街の路地裏に卑劣な風刺画が出回り、どれほど汚い言葉で叩かれようとも、僕の心は1ミヌートたりとも痛むことはなかった。

むしろ、そんな大衆の浅はかな怒りが滑稽でさえあった。

なぜなら、その世間から隔絶された薄暗い密室のベッドの上で、僕は教皇の狂おしいほどの執着を、すでに完全に掌握していたのだから。

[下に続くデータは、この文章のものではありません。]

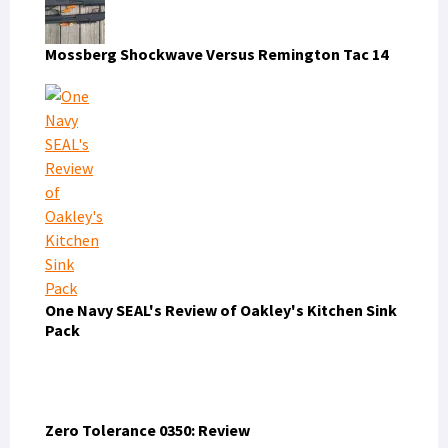
Mossberg Shockwave Versus Remington Tac 14
One Navy SEAL's Review of Oakley's Kitchen Sink
Pack
Zero Tolerance 0350: Review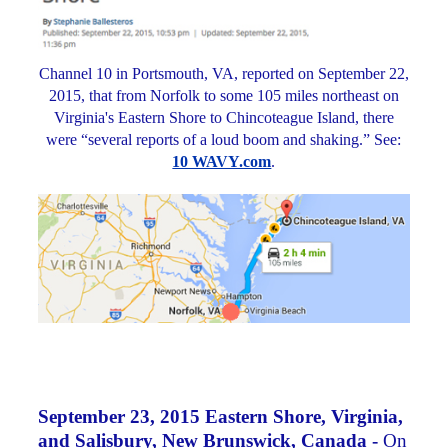
Channel 10 in Portsmouth, VA, reported on September 22,
2015, that from Norfolk to some 105 miles northeast on
Virginia's Eastern Shore to Chincoteague Island, there
were “several reports of a loud boom and shaking.” See:
10 WAVY.com
.
September 23, 2015 Eastern Shore, Virginia,
and Salisbury, New Brunswick, Canada -
On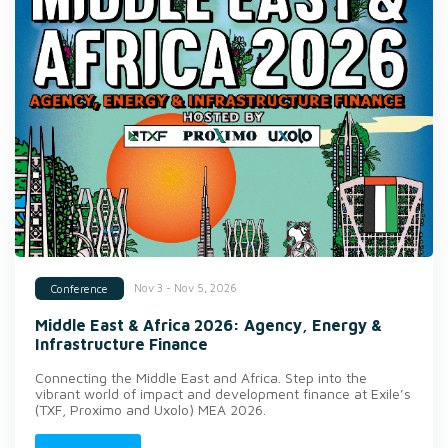
Nov 3 - Nov 5, 2026
Conference
Middle East & Africa 2026: Agency, Energy &
Infrastructure Finance
Connecting the Middle East and Africa. Step into the
vibrant world of impact and development finance at Exile’s
(TXF, Proximo and Uxolo) MEA 2026.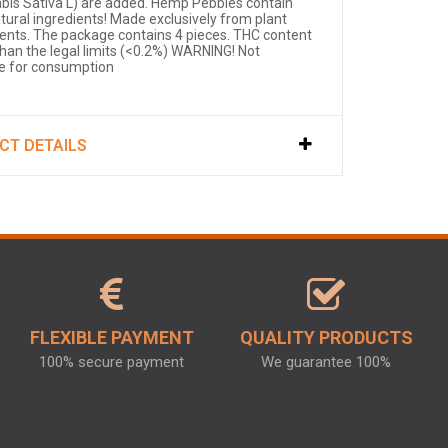
bis Sativa L) are added. Hemp Pebbles contain
atural ingredients! Made exclusively from plant
ients. The package contains 4 pieces. THC content
than the legal limits (<0.2%) WARNING! Not
le for consumption
CT DETAILS
FLEXIBLE PAYMENT
QUALITY PRODUCTS
100% secure payment
We guarantee 100%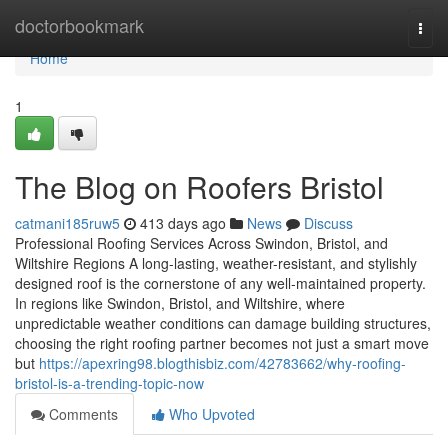
Home
doctorbookmark
Togg
navi
Home
1
The Blog on Roofers Bristol
catmani185ruw5
413 days ago
News
Discuss
Professional Roofing Services Across Swindon, Bristol, and
Wiltshire Regions A long-lasting, weather-resistant, and stylishly
designed roof is the cornerstone of any well-maintained property.
In regions like Swindon, Bristol, and Wiltshire, where
unpredictable weather conditions can damage building structures,
choosing the right roofing partner becomes not just a smart move
but
https://apexring98.blogthisbiz.com/42783662/why-roofing-
bristol-is-a-trending-topic-now
Comments
Who Upvoted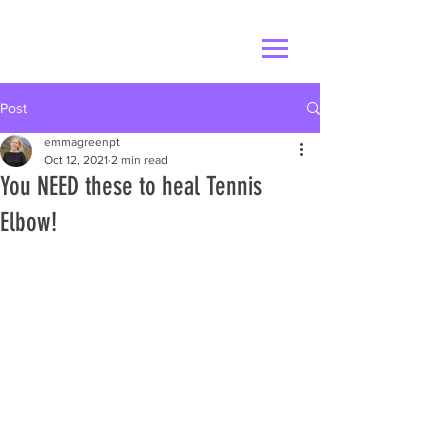
Post
emmagreenpt
Oct 12, 2021
2 min read
You NEED these to heal Tennis
Elbow!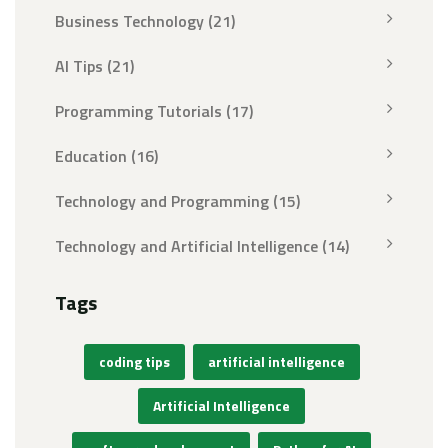
Business Technology
(21)
AI Tips
(21)
Programming Tutorials
(17)
Education
(16)
Technology and Programming
(15)
Technology and Artificial Intelligence
(14)
Tags
coding tips
artificial intelligence
Artificial Intelligence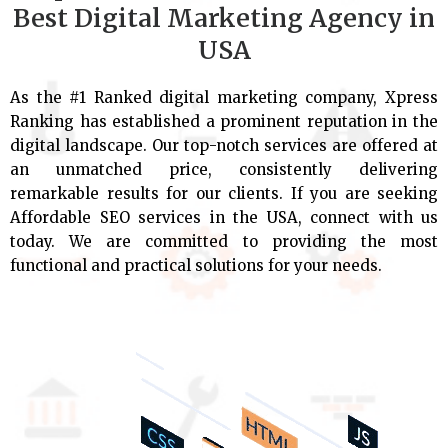
Best Digital Marketing Agency in
USA
As the #1 Ranked digital marketing company, Xpress
Ranking has established a prominent reputation in the
digital landscape. Our top-notch services are offered at
an unmatched price, consistently delivering
remarkable results for our clients. If you are seeking
Affordable SEO services in the USA, connect with us
today. We are committed to providing the most
functional and practical solutions for your needs.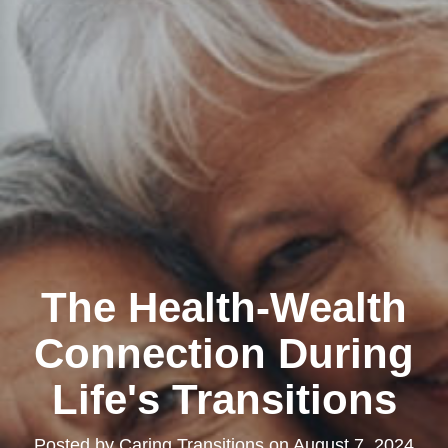
The Health-Wealth
Connection During
Life's Transitions
Posted by
Caring Transitions
on
August 7, 2024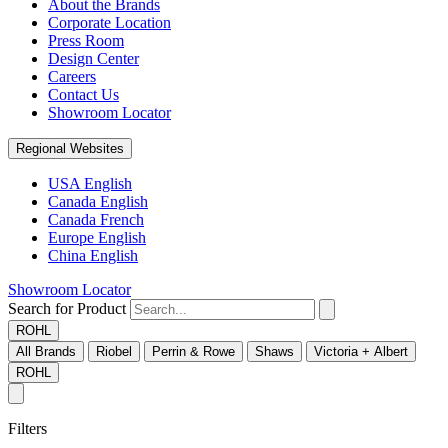
About the Brands
Corporate Location
Press Room
Design Center
Careers
Contact Us
Showroom Locator
Regional Websites
USA English
Canada English
Canada French
Europe English
China English
Showroom Locator
Search for Product
ROHL
All Brands
Riobel
Perrin & Rowe
Shaws
Victoria + Albert
ROHL
Filters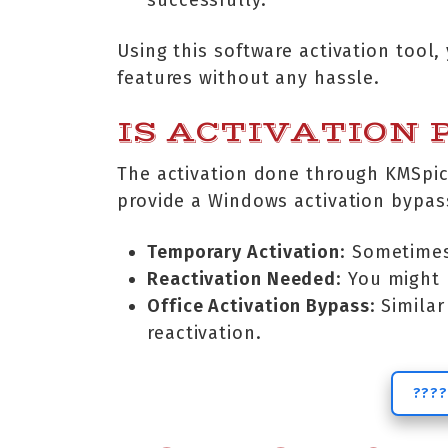
successfully.
Using this software activation tool
features without any hassle.
IS ACTIVATION
The activation done through KMSpic
provide a Windows activation bypas
Temporary Activation
: Sometimes
Reactivation Needed
: You might 
Office Activation Bypass
: Simila
reactivation.
????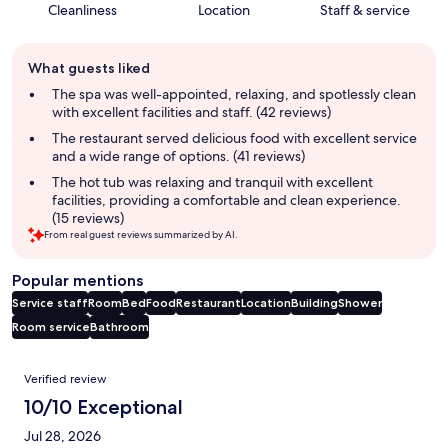
Cleanliness
Location
Staff & service
Guest
What guests liked
review
summary
The spa was well-appointed, relaxing, and spotlessly clean
with excellent facilities and staff. (42 reviews)
The restaurant served delicious food with excellent service
and a wide range of options. (41 reviews)
The hot tub was relaxing and tranquil with excellent
facilities, providing a comfortable and clean experience.
(15 reviews)
From real guest reviews summarized by AI.
Popular mentions
Service staff
Room
Bed
Food
Restaurant
Location
Building
Shower
Room service
Bathroom
Reviews
Verified review
10/10 Exceptional
Jul 28, 2026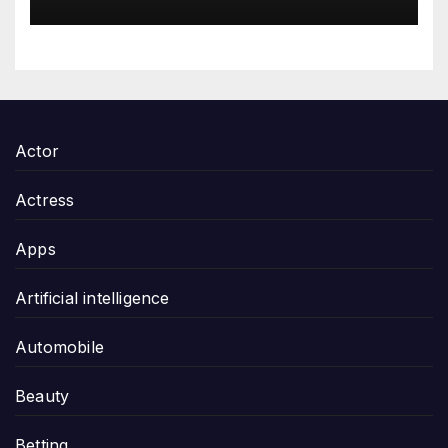
Gifting
Actor
Actress
Apps
Artificial intelligence
Automobile
Beauty
Betting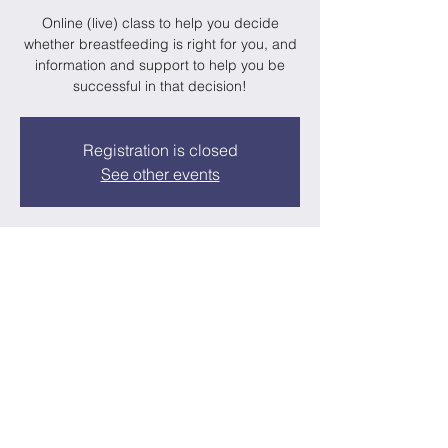
Online (live) class to help you decide
whether breastfeeding is right for you, and
information and support to help you be
successful in that decision!
Registration is closed
See other events
Time & Location
Oct 19, 2023, 7:00 PM – 9:00 PM
Google Meet Room
About the Event
A realistic breastfeeding class for moms-to-
be that are interested in, or planning to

「あぁ、猊下……。もっと……もっとください……。もっと僕に力を……」


愛欲に溺れ、獣のような息を吐きながら僕を抱きしめる男の胸に顔を埋め、僕は壊れそうな声を意識的に演じてみせる。


「僕の故郷を、そして母上を奪ったあの裏切り者どもを……地の果てまで追い詰めて、誰にも悟られず根絶やしにするための、見えざる怜悧な刃を僕に……」

「あ、ああっ、カース……!私の愛しい天使よ、すべてお前の望むままだ!」


僕が甘えるように耳元で囁き、彼の髪に細い指を絡めるだけで、最高権力者であるはずのユリウス6世は理性を失ったように激しく頷いた。

潤沢な裏資金でも、国際法を無視した武力でも、闇に潜む一殺多生の暗殺者の手配でも。

僕が憂いを湛えた視線を送り、震える指で弱々しく縋りつき、脳を蕩かす天上のソプラノで強請ってみせれば——この不完全な身体と引き換えに、ユリウス6世は教会の持てるすべての『闇』を、僕の掌へと喜んで差し出してくれた。

世間が僕を『籠の鳥』と憐れみ、『堕ちた偶像』と罵るすぐ裏側で、僕は教皇という名の巨大な操り人形の糸を、その指先で冷酷に、そして確実に引き絞っていたのだった——。